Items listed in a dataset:
[Start of section]

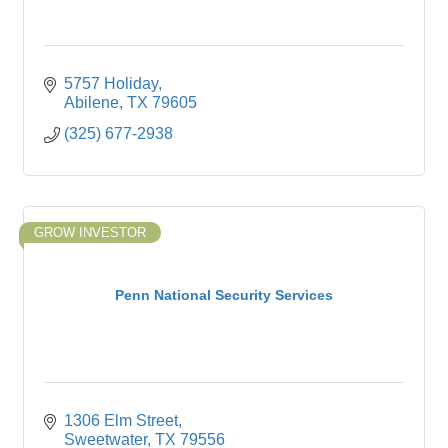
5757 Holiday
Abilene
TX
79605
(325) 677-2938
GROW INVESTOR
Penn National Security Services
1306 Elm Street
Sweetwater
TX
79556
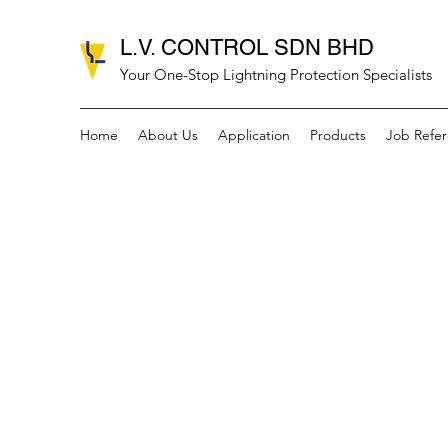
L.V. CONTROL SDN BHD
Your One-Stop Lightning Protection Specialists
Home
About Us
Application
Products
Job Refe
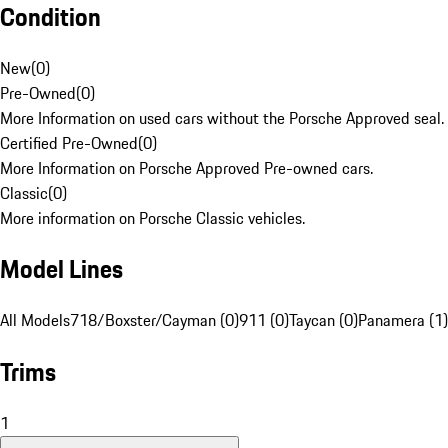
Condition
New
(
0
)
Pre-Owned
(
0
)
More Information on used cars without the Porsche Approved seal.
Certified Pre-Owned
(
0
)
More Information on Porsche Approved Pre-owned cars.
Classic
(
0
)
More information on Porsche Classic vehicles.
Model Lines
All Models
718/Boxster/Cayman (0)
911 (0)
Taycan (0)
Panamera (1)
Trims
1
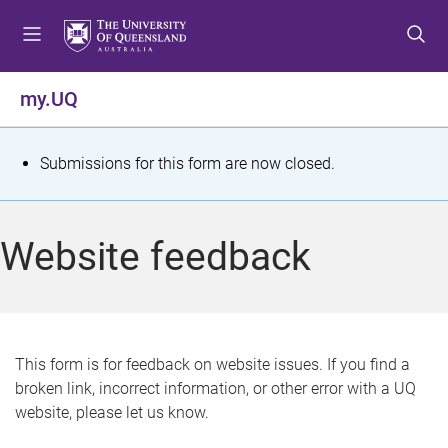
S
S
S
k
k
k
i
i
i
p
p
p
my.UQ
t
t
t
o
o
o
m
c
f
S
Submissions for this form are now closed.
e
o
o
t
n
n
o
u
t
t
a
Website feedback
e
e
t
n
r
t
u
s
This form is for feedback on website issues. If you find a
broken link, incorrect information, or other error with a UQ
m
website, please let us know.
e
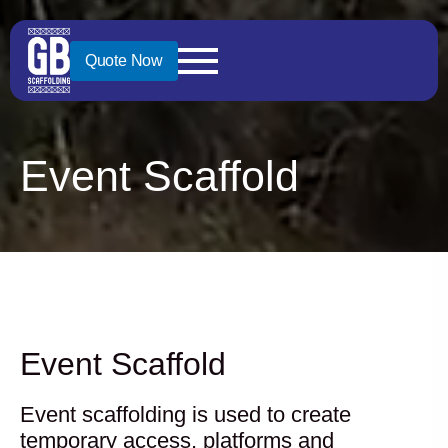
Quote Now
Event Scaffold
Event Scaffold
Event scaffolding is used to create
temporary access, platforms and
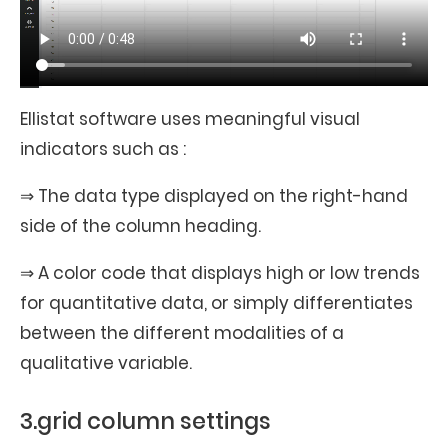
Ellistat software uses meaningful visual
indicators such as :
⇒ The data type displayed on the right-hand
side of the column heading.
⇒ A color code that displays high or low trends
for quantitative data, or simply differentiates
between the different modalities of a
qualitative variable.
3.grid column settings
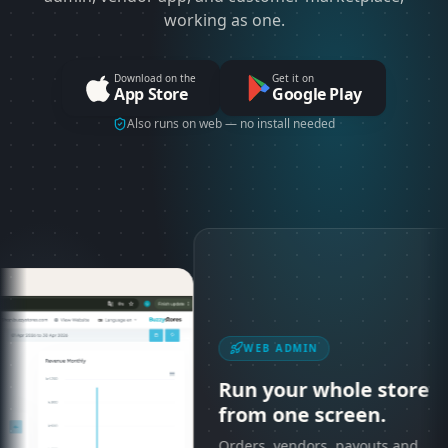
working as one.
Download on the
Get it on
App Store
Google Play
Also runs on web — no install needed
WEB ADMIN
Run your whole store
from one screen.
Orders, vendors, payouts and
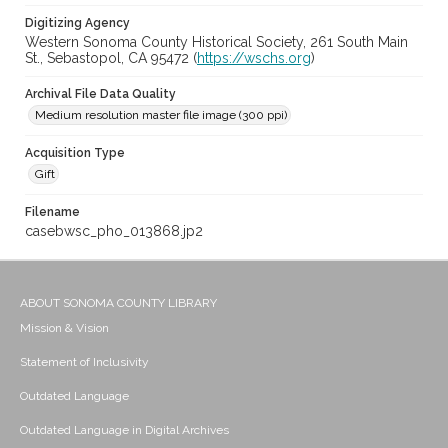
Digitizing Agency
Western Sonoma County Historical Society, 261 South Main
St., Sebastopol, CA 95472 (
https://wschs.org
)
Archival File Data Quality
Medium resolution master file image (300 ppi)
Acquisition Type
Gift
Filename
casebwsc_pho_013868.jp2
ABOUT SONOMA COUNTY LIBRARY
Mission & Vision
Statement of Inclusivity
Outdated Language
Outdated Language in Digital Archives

[End of section]
[Start of section]

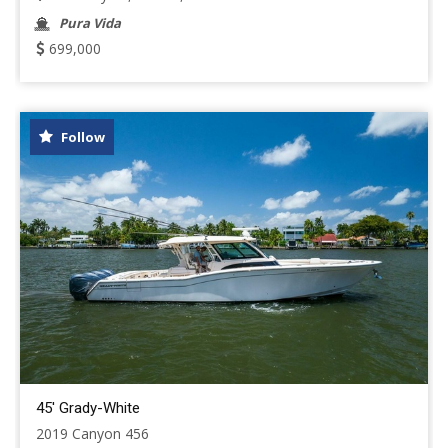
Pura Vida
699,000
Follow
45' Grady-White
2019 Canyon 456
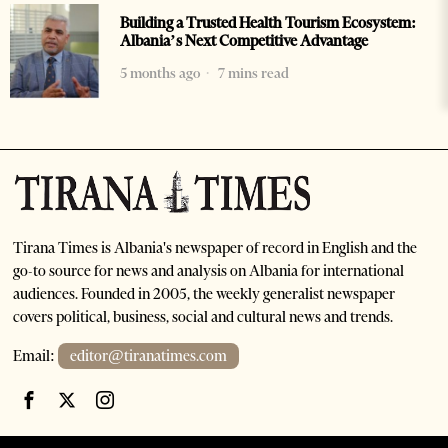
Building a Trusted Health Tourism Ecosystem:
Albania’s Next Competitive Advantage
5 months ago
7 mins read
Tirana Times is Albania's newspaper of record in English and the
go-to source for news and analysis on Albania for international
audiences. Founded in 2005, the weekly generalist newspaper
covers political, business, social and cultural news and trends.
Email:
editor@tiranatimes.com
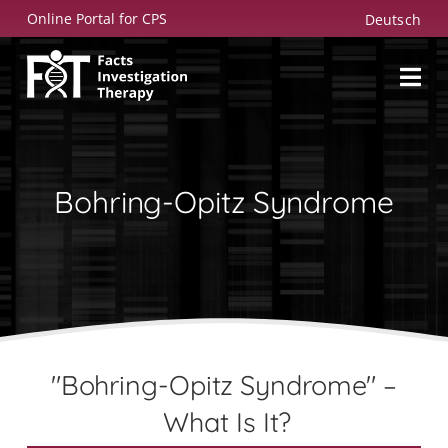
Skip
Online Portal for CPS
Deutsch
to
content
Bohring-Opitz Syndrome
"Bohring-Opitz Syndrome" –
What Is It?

[End of section]
[Start of section]

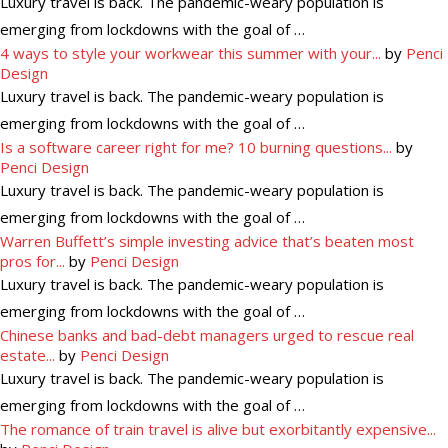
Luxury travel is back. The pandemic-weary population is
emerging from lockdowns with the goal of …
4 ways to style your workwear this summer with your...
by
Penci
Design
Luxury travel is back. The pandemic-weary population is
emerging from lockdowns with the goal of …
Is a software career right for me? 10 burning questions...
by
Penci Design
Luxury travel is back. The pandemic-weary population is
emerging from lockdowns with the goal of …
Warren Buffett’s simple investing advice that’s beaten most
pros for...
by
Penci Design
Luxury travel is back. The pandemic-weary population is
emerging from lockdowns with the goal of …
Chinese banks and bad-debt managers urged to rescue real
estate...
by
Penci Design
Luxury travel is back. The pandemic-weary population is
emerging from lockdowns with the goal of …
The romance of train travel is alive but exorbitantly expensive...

[End of section]

Reproduce the lines verbatim, starting with the line containing "Ellistat software uses meaningful visual" and continuing through the line containing "Orders, vendors, payouts and". Omit the picture from your output.

Ellistat software uses meaningful visual
indicators such as :
⇒ The data type displayed on the right-hand
side of the column heading.
⇒ A color code that displays high or low trends
for quantitative data, or simply differentiates
between the different modalities of a
qualitative variable.
3.grid column settings
working as one.
Download on the
Get it on
App Store
Google Play
Also runs on web — no install needed
WEB ADMIN
Run your whole store
from one screen.
Orders, vendors, payouts and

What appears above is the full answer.